If a transfer to a trust constitutes a reportable policy sale due to one or more beneficiaries lacking a substantial family, business or financial relationship, then none of the transfer-for-value exceptions would be available, and the transfer could cause at least a portion of the death proceeds to be income taxable.17

Curing a transfer for value. In the case of a series of transfers, if the final transfer is to the insured, partner of the insured, partnership in which the insured is partner or to a corporation in which the insured is a shareholder/officer and no reportable policy sales have occurred along the way, the final transferee should be able to exclude the entire death benefit from gross income, assuming such final transfer doesn’t constitute a reportable policy sale.

If a reportable policy sale has occurred prior to the transfer to a partner of the insured, partnership in which the insured is a partner or corporation in which the insured is a shareholder/officer, the amount of the death benefit excluded from tax is limited to the sum of:

1. the higher of the amount that would have been excludible by the transferor if the transfer hadn’t occurred, or the actual value of the consideration paid by the transferee; and

2. the premiums paid by the transferee.18

If the final transferee in a series of transactions following a reportable policy sale is the insured and the insured acquires the policy for valuable consideration at its fair market value (FMV), then the entire death benefit can be excluded from income tax.19

Reportable Policy Sales

The TCJA added a new provision (IRC Section 101(a)(3)) under the transfer-for-value rules related to reportable policy sales.
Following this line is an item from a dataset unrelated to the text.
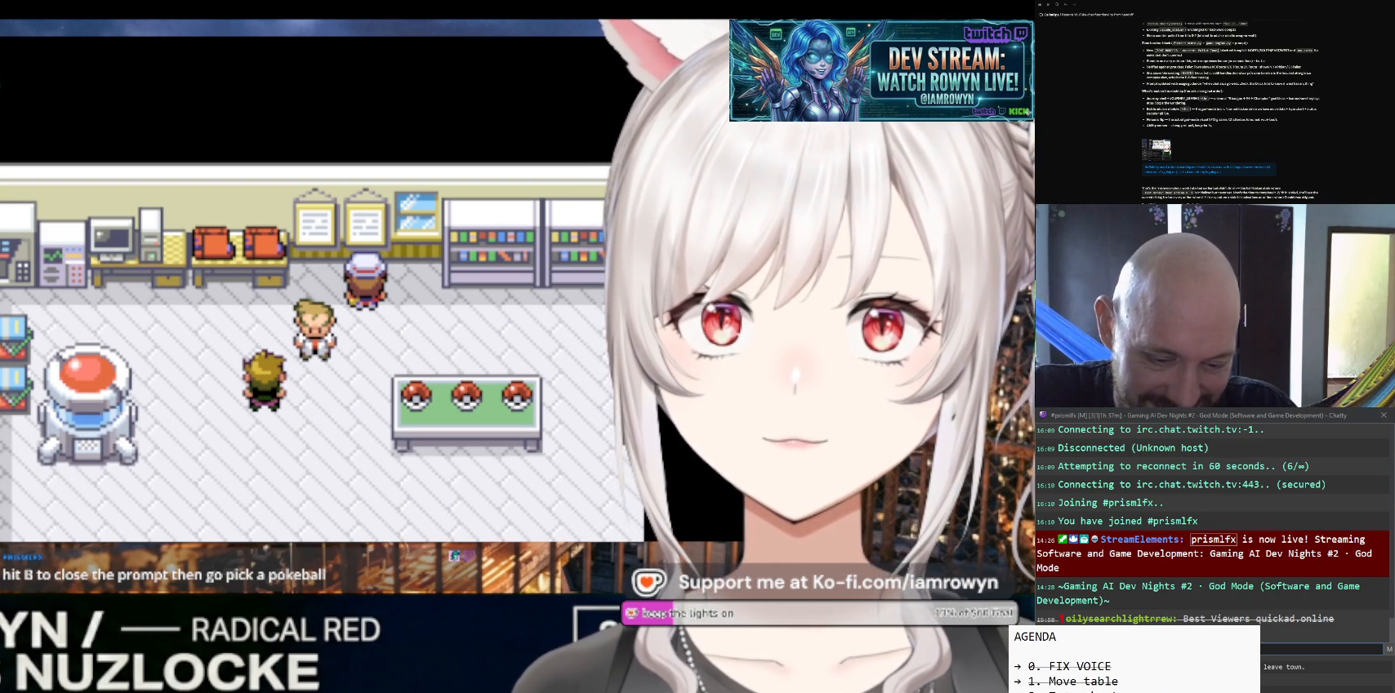
{"buttons": ["A"], "events": []}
A “reportable policy sale” is defined generally as the acquisition of an interest in a life insurance contract, directly or indirectly, if the acquirer has no substantial family, business or financial relationship with the insured (apart from the acquirer’s interest in the life insurance contract).
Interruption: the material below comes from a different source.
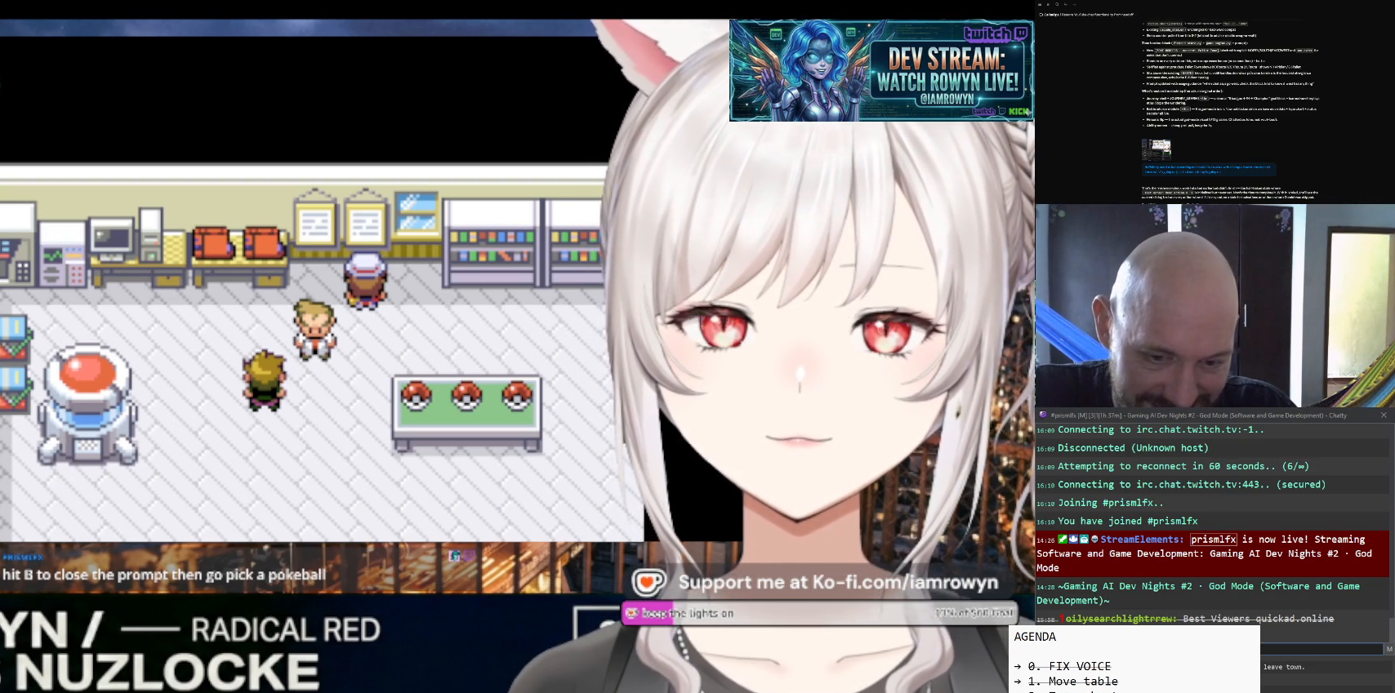
{"buttons": ["A"], "events": []}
When a policy is acquired as part of a reportable policy sale, the portion of the death benefit that exceeds the owner’s basis in the contract generally will be subject to income tax. This new provision further provides that none of the exceptions to the transfer-for-value rules apply when a life insurance contract, or any interest in a life insurance contract, is transferred in a reportable policy sale.20 

It’s worth noting that the definition of a “reportable policy sale” doesn’t require a “sale” of the policy but merely the “acquisition” of the policy. This includes gratuitous policy transfers in which the donee lacks a substantial relationship to the insured. However, the amount of proceeds excluded from income with respect to gratuitous transfers that constitute reportable policy sales is determined by the amount that would have been excluded by the transferor had the transfer not occurred. As such, a gratuitous reportable policy sale doesn’t always translate into a taxable death benefit.21  

As defined in Treasury Regulations Section 1.101-1(d), a “substantial family relationship” includes the following relationships of the acquirer to the insured: 

1. same person;

2. a spouse (including domestic partners and other legal relationships permitted under state law);

3. a parent, grandparent or great-grandparent (or the spouse of such);

4. a lineal descendant of any of the foregoing (1), (2) or

(3) (or the spouse of such lineal descendant); or 

5. any lineal descendant of a person described in (4).

A former spouse is also considered to have a substantial family relationship with the insured if a transfer is incident to a divorce.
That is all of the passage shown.